Secondly, Reysson argued that the 100 metre zone mapped as a “proximity area” on the map was not reasonably appropriate and adapted to serving the objects of the CM Act and the SEPP.  Land “adjoining” coastal wetlands was required to be reasonably and appropriately adapted to achieving the objects and aims of the CM Act and the SEPP. If not, the mapping would lack proportionality. Reysson argued that 40 metres from land displaying the relevant characteristics was an appropriate “proximity area”.

But the Court rejected both arguments.

Firstly the Court held that it had no jurisdiction to determine for itself whether land in the area meets the defined characteristics in s6 of the SEPP.

    • ‘Determining which land can and should be identified as forming part of each of these areas may and frequently will involve complex, contestable evaluative judgments. It is improbable that the legislature intended that these provisions turn on objective jurisdictional facts.’
    • ‘Whether it is appropriate for land to be identified as part of a “coastal wetlands and littoral rainforests area” involves a careful assessment of complex factors and the formation of opinions and value judgments about a range of matters… The legislature did not intend that a court would make a policy judgment of this kind.’

Secondly, the Court found that the adoption of a uniform 100m proximity zone on the State wide map was rational and proportionate as a legislative device to serve the relevant objects.
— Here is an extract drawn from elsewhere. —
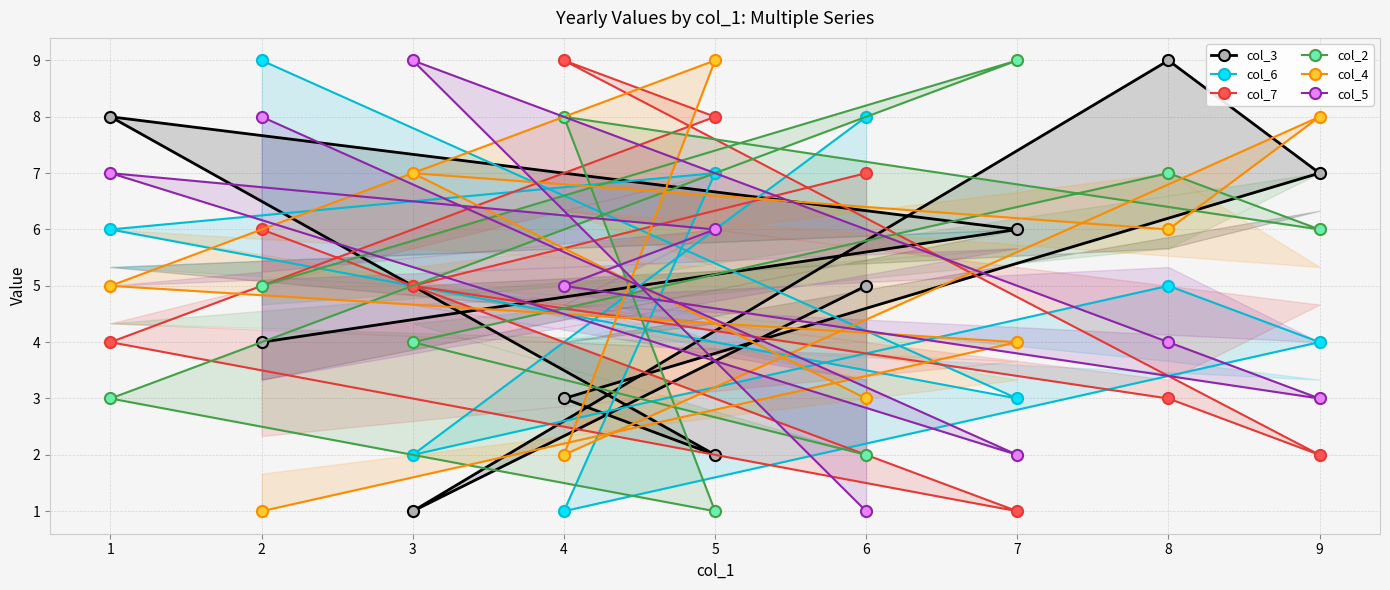

Between 6 and 4, which series saw the biggest shift?

col_6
There was nothing unreasonable or disproportionate about the technique adopted in the SEPP of identifying a proximity area, or buffer, around areas identified as “coastal wetlands” understood in the context of the SEPP as a whole and the role that designating certain land as “proximity area” has in terms of engaging certain development controls  in clause 11 of the SEPP.

This was particularly so ‘in circumstances where it is used to trigger an analysis of adverse development impacts. This permits the specific factual circumstances of any mapped area to be considered in the context of a particular development application.’

The personal preference of Reysson’s experts about what they thought an appropriate “buffer” did not address proportionality according to the standard of legal validity.

A copy of the decision is available here.